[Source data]
────

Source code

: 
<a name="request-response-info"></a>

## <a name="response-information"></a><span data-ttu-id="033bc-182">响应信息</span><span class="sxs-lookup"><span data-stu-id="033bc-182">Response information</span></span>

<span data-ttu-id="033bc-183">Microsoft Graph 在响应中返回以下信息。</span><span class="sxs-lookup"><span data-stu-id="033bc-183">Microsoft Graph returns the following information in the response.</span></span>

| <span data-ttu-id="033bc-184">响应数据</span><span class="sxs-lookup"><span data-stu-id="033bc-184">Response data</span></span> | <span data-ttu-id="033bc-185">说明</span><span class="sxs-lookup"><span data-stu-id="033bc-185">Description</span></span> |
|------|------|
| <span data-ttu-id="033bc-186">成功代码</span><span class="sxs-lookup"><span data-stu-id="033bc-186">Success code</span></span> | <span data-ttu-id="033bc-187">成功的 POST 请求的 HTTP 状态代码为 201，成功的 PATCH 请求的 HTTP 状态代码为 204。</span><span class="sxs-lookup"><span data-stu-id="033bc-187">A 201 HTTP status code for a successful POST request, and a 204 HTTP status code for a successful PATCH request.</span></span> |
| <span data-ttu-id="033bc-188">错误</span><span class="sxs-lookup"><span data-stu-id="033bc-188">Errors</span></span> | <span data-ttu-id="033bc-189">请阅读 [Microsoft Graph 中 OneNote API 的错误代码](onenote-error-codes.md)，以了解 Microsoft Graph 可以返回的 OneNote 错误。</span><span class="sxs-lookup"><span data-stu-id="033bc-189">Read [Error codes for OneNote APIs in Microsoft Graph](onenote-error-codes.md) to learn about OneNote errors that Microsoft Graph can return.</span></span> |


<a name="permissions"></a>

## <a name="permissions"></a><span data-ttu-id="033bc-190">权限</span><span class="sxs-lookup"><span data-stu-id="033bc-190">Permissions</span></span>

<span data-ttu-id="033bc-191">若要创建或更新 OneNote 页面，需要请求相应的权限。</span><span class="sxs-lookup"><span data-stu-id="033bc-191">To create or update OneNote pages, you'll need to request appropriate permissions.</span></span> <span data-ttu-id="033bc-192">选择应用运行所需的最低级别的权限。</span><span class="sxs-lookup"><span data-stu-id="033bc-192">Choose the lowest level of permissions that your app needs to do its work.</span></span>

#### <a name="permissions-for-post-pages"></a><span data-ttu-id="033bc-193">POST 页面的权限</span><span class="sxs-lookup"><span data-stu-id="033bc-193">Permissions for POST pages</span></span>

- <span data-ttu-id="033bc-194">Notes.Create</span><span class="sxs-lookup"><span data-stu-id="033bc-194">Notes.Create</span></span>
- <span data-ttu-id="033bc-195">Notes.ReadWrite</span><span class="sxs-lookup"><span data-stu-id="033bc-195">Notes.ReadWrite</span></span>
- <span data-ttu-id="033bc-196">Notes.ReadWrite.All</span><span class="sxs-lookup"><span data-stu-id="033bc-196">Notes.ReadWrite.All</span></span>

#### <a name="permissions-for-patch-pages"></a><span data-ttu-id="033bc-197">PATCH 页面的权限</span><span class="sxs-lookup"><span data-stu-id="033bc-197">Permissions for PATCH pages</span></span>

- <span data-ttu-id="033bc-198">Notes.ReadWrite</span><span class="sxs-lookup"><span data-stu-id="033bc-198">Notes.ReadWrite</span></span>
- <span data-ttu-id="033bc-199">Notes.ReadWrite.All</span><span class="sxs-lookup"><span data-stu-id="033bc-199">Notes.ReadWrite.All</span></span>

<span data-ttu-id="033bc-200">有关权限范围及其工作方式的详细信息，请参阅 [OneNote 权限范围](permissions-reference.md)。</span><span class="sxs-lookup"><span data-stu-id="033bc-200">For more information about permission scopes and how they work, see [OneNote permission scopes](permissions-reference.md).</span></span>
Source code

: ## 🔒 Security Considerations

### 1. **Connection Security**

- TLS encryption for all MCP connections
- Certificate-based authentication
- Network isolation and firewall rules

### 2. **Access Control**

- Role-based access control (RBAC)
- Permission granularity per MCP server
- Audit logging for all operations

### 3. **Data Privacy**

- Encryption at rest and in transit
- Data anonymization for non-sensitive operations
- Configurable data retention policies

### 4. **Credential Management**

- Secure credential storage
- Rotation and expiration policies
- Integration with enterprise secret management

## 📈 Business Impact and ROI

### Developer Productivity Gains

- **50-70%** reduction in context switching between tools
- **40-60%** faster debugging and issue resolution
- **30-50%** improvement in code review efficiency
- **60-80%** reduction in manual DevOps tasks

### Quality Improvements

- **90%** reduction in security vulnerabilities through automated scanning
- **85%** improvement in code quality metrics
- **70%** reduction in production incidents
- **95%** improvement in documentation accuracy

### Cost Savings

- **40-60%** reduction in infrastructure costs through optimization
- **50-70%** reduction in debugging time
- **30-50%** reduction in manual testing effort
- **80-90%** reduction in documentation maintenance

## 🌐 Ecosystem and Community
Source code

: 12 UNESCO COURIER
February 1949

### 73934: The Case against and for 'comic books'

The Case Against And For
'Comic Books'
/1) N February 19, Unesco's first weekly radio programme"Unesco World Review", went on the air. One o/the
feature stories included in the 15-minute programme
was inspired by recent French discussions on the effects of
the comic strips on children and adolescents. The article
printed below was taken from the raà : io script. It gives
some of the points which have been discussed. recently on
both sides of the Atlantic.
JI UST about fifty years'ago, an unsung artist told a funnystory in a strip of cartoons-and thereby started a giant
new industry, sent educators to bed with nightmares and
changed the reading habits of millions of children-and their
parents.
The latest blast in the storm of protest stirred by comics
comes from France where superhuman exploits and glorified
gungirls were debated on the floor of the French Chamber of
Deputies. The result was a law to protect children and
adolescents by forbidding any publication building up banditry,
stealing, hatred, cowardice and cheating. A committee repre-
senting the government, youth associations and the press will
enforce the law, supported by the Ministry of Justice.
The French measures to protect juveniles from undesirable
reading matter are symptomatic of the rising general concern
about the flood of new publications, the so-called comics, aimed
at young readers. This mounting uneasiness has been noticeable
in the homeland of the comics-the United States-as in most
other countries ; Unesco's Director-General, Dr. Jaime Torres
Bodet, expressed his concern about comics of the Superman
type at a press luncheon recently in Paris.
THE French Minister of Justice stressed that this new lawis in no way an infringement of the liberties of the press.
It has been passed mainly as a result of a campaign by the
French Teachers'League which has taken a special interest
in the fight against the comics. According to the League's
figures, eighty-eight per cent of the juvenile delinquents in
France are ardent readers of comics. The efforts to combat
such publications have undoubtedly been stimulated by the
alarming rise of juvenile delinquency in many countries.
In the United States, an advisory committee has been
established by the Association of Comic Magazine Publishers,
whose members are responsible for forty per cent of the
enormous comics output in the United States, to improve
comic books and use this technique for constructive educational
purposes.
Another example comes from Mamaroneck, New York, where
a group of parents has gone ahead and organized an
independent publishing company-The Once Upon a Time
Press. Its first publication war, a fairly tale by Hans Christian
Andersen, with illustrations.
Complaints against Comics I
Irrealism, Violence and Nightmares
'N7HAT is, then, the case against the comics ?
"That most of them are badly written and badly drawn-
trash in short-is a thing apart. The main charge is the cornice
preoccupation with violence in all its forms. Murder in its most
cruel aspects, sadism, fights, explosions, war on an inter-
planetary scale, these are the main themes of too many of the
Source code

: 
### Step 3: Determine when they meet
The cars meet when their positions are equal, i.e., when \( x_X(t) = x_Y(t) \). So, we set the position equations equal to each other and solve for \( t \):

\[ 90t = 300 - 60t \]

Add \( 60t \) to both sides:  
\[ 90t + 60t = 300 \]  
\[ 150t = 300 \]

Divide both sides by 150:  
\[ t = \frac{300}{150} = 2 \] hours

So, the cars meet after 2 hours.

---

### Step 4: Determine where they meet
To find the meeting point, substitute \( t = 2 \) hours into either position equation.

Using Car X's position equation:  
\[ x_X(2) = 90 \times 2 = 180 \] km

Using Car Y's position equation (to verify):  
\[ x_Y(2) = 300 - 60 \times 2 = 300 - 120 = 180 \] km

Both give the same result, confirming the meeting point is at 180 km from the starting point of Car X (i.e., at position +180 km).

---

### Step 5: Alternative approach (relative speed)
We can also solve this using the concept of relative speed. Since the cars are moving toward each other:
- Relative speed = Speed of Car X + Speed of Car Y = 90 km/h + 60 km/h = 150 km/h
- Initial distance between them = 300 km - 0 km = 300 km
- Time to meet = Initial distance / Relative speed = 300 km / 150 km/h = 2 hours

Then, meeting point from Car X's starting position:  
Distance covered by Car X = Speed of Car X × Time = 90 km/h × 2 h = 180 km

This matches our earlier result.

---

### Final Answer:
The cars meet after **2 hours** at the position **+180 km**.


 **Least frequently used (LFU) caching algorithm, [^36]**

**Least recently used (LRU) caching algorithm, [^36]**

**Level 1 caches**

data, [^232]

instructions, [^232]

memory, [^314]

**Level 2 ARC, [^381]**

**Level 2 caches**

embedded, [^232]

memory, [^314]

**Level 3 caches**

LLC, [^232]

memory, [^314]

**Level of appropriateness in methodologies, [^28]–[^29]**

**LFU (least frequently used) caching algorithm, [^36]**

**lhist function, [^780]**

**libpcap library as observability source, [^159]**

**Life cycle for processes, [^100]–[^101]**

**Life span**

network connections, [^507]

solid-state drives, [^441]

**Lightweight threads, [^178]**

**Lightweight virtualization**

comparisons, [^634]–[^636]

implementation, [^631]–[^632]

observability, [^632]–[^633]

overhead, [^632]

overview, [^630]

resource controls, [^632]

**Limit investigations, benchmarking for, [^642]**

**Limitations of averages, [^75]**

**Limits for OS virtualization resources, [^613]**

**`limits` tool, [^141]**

────

INSTRUCTION:
Begin at the line in the rows that has "Divide both sides" and stop after the line that has "120 = 180 \] km". Write those lines out again, switching "position equation" to "distance equation" and leaving everything else unchanged.

ANSWER SECTION:
Divide both sides by 150:  
\[ t = \frac{300}{150} = 2 \] hours

So, the cars meet after 2 hours.

---

### Step 4: Determine where they meet
To find the meeting point, substitute \( t = 2 \) hours into either distance equation.

Using Car X's distance equation:  
\[ x_X(2) = 90 \times 2 = 180 \] km

Using Car Y's distance equation (to verify):  
\[ x_Y(2) = 300 - 60 \times 2 = 300 - 120 = 180 \] km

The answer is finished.